**本文抜粋**
________________________________________
ゆりかごから墓場まで」というと北欧諸国の社会保障を思い出しますが、もとはイギリス労働党のキャッチフレーズ。

第二次世界大戦後に労働党Atlee政権が"from the womb to the tomb" または "from the cradle to the grave" というキャッチフレーズで、福祉国家を築いていったのです。いまでも、「ゆりかごから墓場まで」というよりは、前者の「子宮から墓場まで」に近い制度は残っていて、妊娠から出産までの医療費はすべて無料です(その分、めったにエコーを取ってくれないなど、サービスという面では日本より悪いという評判ですが)。

また、15年ぐらい前までは大学も(ほぼ)無料だったようで、医療と教育に関しては完全に国が面倒を見るという制度でした。今では、大学も日本並みの学費だし(留学生の学費は非常に高い)、NHSの歯医者はどこも新規登録の受付を停止していたり、GPも予約がすぐにとれなかったりと、「ゆりかごから墓場まで」というわけではないですが、それでも日本よりもかなりマイルドな社会になっています。

一時は英国病などと揶揄されていましたが、ポンド危機以降はこのところは安定した景気を保っています(多少不動産バブルという気もしないではないのですが)。
________________________________________
**提供データ**
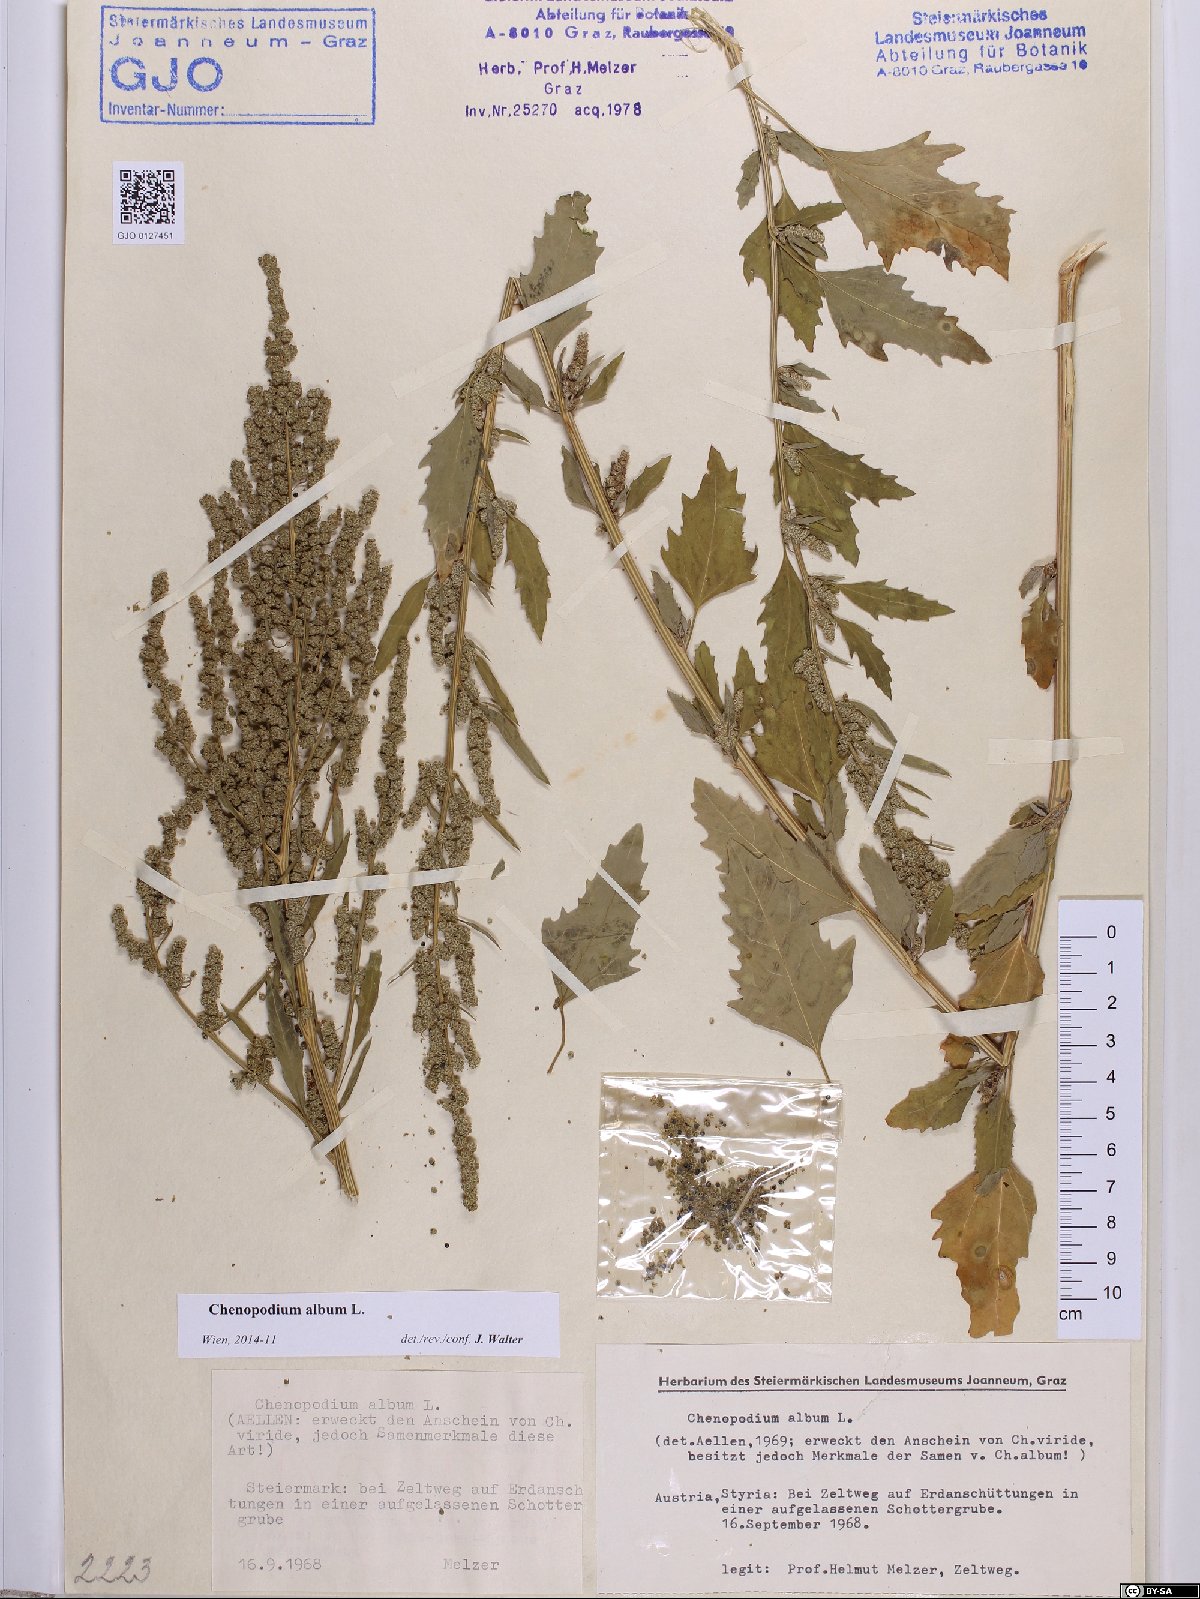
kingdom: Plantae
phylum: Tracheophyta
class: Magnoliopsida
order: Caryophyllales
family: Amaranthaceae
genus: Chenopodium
________________________________________
**課題 A**
本文によると、イギリスで妊娠から出産までにかかる医療費はどう扱われていますか。
**課題 B**
本文の「ゆりかごから墓場まで」というと北欧諸国の」から「イルドな社会になっています。」までを、一字も変えずに抜き出して返してください。
本文の記述だけを根拠に答えてください。

**解答 A**
すべて無料です。

**解答 B**
ゆりかごから墓場まで」というと北欧諸国の社会保障を思い出しますが、もとはイギリス労働党のキャッチフレーズ。

第二次世界大戦後に労働党Atlee政権が"from the womb to the tomb" または "from the cradle to the grave" というキャッチフレーズで、福祉国家を築いていったのです。いまでも、「ゆりかごから墓場まで」というよりは、前者の「子宮から墓場まで」に近い制度は残っていて、妊娠から出産までの医療費はすべて無料です(その分、めったにエコーを取ってくれないなど、サービスという面では日本より悪いという評判ですが)。

また、15年ぐらい前までは大学も(ほぼ)無料だったようで、医療と教育に関しては完全に国が面倒を見るという制度でした。今では、大学も日本並みの学費だし(留学生の学費は非常に高い)、NHSの歯医者はどこも新規登録の受付を停止していたり、GPも予約がすぐにとれなかったりと、「ゆりかごから墓場まで」というわけではないですが、それでも日本よりもかなりマイルドな社会になっています。